The delivery man walked on down the street looking for places to leave his blessings, and he found them and emptied his bag bit by bit. Empty busses trundled by and then a long white limousine with a lady in it who wore a blue dress and far too much makeup, but the delivery man knew that that wasn't makeup. He bowed to the limousine, thinking that maybe when all was said and done, her job was more important than his. Anyway his job was over for the year, because he was a creature of the late evening and the lady in blue showed up at the start of the early morning. Time to go home.

The delivery man's death had started to lose substance as soon as he noticed the blue lady and his mind formed the realization that the night was ending. It was almost gone by the time he reached the forest, as were the three teenagers who had probably gone back to warm beds in their parents' houses and already forgotten their meeting with the delivery man. Not that that mattered, of course; what mattered was that it had happened, even once, even immediately forgotten and never understood.
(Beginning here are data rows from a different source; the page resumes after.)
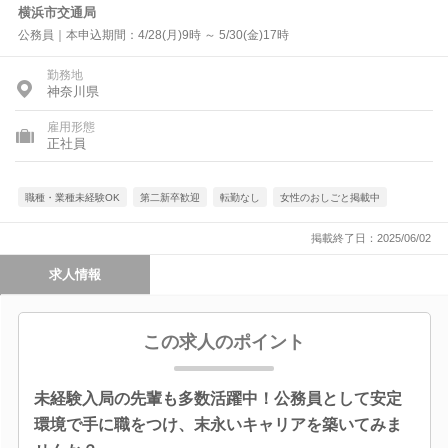
横浜市交通局
公務員｜本申込期間：4/28(月)9時 ～ 5/30(金)17時
勤務地
神奈川県
雇用形態
正社員
職種・業種未経験OK
第二新卒歓迎
転勤なし
女性のおしごと掲載中
掲載終了日：2025/06/02
求人情報
この求人のポイント
未経験入局の先輩も多数活躍中！公務員として安定
環境で手に職をつけ、末永いキャリアを築いてみま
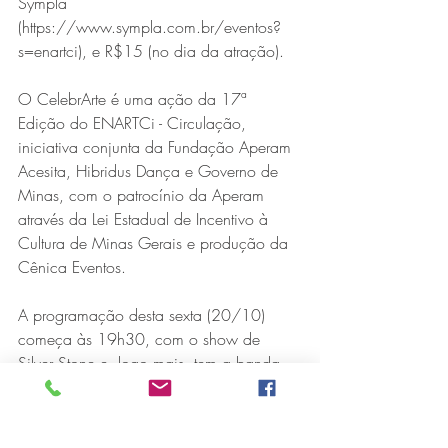
Sympla 
(https://www.sympla.com.br/eventos?
s=enartci), e R$15 (no dia da atração).
O CelebrArte é uma ação da 17ª 
Edição do ENARTCi - Circulação, 
iniciativa conjunta da Fundação Aperam 
Acesita, Hibridus Dança e Governo de 
Minas, com o patrocínio da Aperam 
Série MPB abre temporada de
através da Lei Estadual de Incentivo à 
shows em Ipatinga com Flávio
Cultura de Minas Gerais e produção da 
Venturini
Cênica Eventos.
A programação desta sexta (20/10) 
começa às 19h30, com o show de 
Silver Stone e, logo mais, tem a banda 
Segue o Síndico. Na noite de sábado 
(21/10), será a vez de Rock in Trio levar 
o melhor da década de 70 para o 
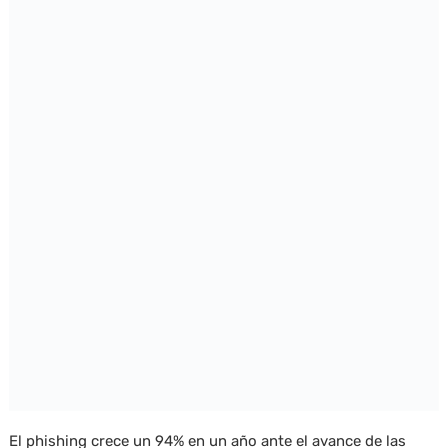
El phishing crece un 94% en un año ante el avance de las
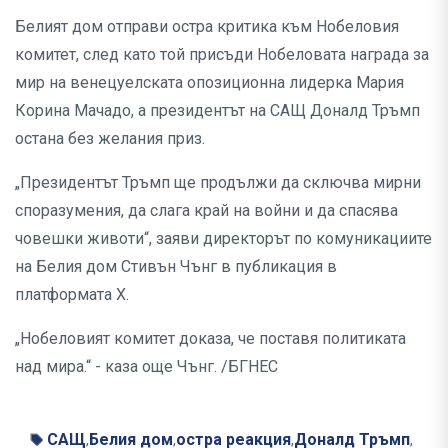
Белият дом отправи остра критика към Нобеловия
комитет, след като той присъди Нобеловата награда за
мир на венецуелската опозиционна лидерка Мария
Корина Мачадо, а президентът на САЩ Доналд Тръмп
остана без желания приз.
„Президентът Тръмп ще продължи да сключва мирни
споразумения, да слага край на войни и да спасява
човешки животи“, заяви директорът по комуникациите
на Белия дом Стивън Чънг в публикация в
платформата X.
„Нобеловият комитет доказа, че поставя политиката
над мира.“ - каза още Чънг. /БГНЕС
САЩ
Белия дом
остра реакция
Доналд Тръмп
,
,
,
,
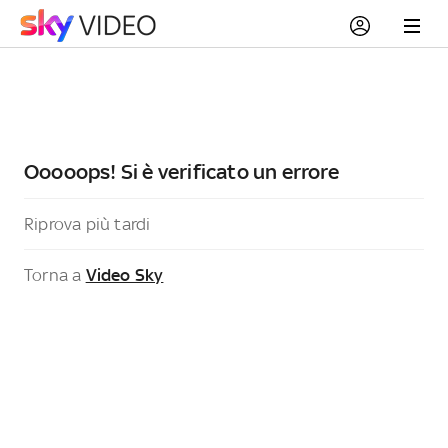
Ooooops! Si è verificato un errore
Riprova più tardi
Torna a
Video Sky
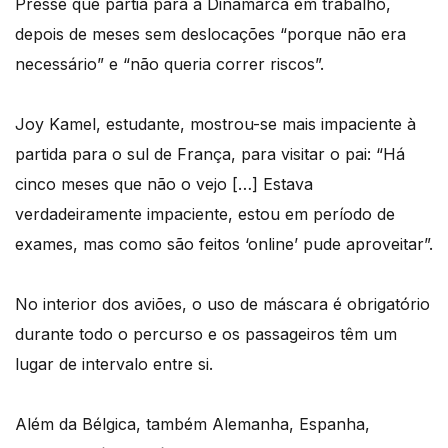
Presse que partia para a Dinamarca em trabalho,
depois de meses sem deslocações “porque não era
necessário” e “não queria correr riscos”.
Joy Kamel, estudante, mostrou-se mais impaciente à
partida para o sul de França, para visitar o pai: “Há
cinco meses que não o vejo […] Estava
verdadeiramente impaciente, estou em período de
exames, mas como são feitos ‘online’ pude aproveitar”.
No interior dos aviões, o uso de máscara é obrigatório
durante todo o percurso e os passageiros têm um
lugar de intervalo entre si.
Além da Bélgica, também Alemanha, Espanha,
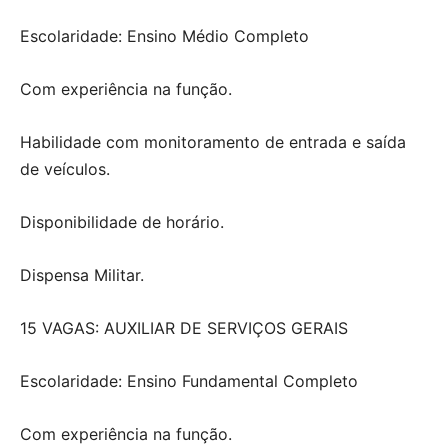
Escolaridade: Ensino Médio Completo
Com experiência na função.
Habilidade com monitoramento de entrada e saída
de veículos.
Disponibilidade de horário.
Dispensa Militar.
15 VAGAS: AUXILIAR DE SERVIÇOS GERAIS
Escolaridade: Ensino Fundamental Completo
Com experiência na função.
The delivery man's feet were cold and tired as he walked in the door. He took down the calendar and flipped it to the next month, gazed for a moment at the picture of the woman on the next page before hanging it back, and then went off to brush his teeth and shave off the stubble. In the mirror, he caught the last glimpse of his death before it faded for the year. The delivery man's death had a blank, sullen expression identical to his own, because it had his face.